NATHAN SOFTWARE SOLUTIONS LTD - Analysis Report

Company Number: SC750597

Analysis Date: 2025-07-20 12:13 UTC

  1. Credit Opinion: CONDITIONAL APPROVAL
    Nathan Software Solutions Ltd is a micro-entity active for just over one year with modest asset and equity levels. The company shows positive net assets (£18,077) and net current assets (£22,604), indicating a sound short-term liquidity position. However, as a very young business with only one employee and limited fixed assets (£10,000), it lacks a financial track record and scale. Lending or extending credit should be conditional on monitoring future trading performance and cash flow generation to confirm sustainability.

  2. Financial Strength:
    The balance sheet is small but healthy for a micro-entity. Current assets exceed current liabilities, resulting in positive working capital. The company’s net assets are comprised entirely of shareholders’ funds, reflecting no external long-term debt. The presence of creditors due after one year (£14,527) must be clarified as it is unusual for a micro-entity and could represent deferred income or loan balances. Overall, the financial structure shows no immediate solvency concerns, but the scale limits resilience.

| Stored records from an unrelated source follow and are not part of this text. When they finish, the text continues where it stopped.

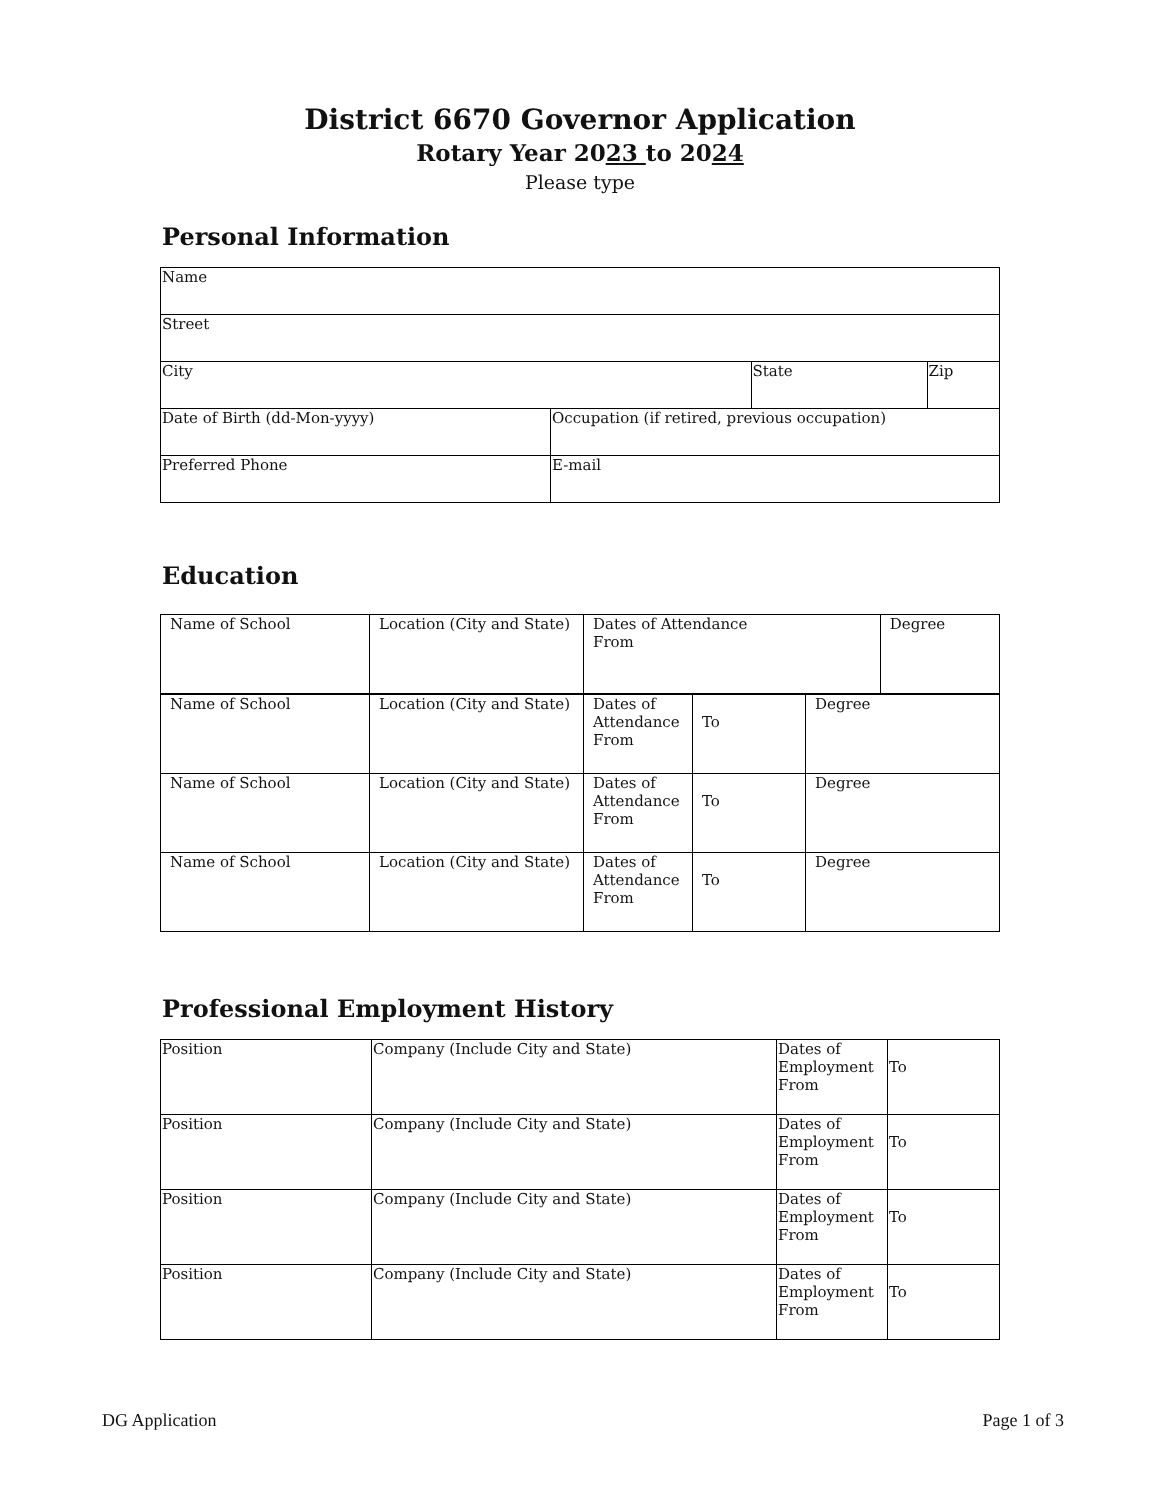District 6670 Governor Application
Rotary Year 2023 to 2024
Please type
Personal Information
| Name | | | |
| Street | | | |
| City | | State | Zip |
| Date of Birth (dd-Mon-yyyy) | Occupation (if retired, previous occupation) | | |
| Preferred Phone | E-mail | | |
Education
| Name of School | Location (City and State) | Dates of Attendance From | Degree |
| Name of School | Location (City and State) | Dates of Attendance From | To | Degree |
| Name of School | Location (City and State) | Dates of Attendance From | To | Degree |
| Name of School | Location (City and State) | Dates of Attendance From | To | Degree |
Professional Employment History
| Position | Company (Include City and State) | Dates of Employment From | To |
| Position | Company (Include City and State) | Dates of Employment From | To |
| Position | Company (Include City and State) | Dates of Employment From | To |
| Position | Company (Include City and State) | Dates of Employment From | To |
DG Application Page 1 of 3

  3. Cash Flow Assessment:
    Current assets of £22,604 against current liabilities of £0 (net current assets equal current assets reported) suggest the company has sufficient short-term liquidity. The small size and single-employee structure imply low fixed overheads, which is positive for cash flow stability. However, with no detailed profit and loss or cash flow statement available, the sustainability of cash inflows cannot be fully assessed. The company’s ability to generate free cash flow consistent with debt servicing will need ongoing review.

  4. Monitoring Points:

  • Verify the nature and repayment terms of the £14,527 creditors falling due after one year.
  • Track annual turnover and profitability trends to confirm growth trajectory beyond the micro-entity stage.
  • Monitor cash flow statements when available to assess liquidity dynamics and working capital cycles.
  • Review director and shareholder changes or any related party transactions given sole control by Mr. Jardine.
  • Watch for filing compliance and timely submission of accounts and confirmation statements to avoid governance risks.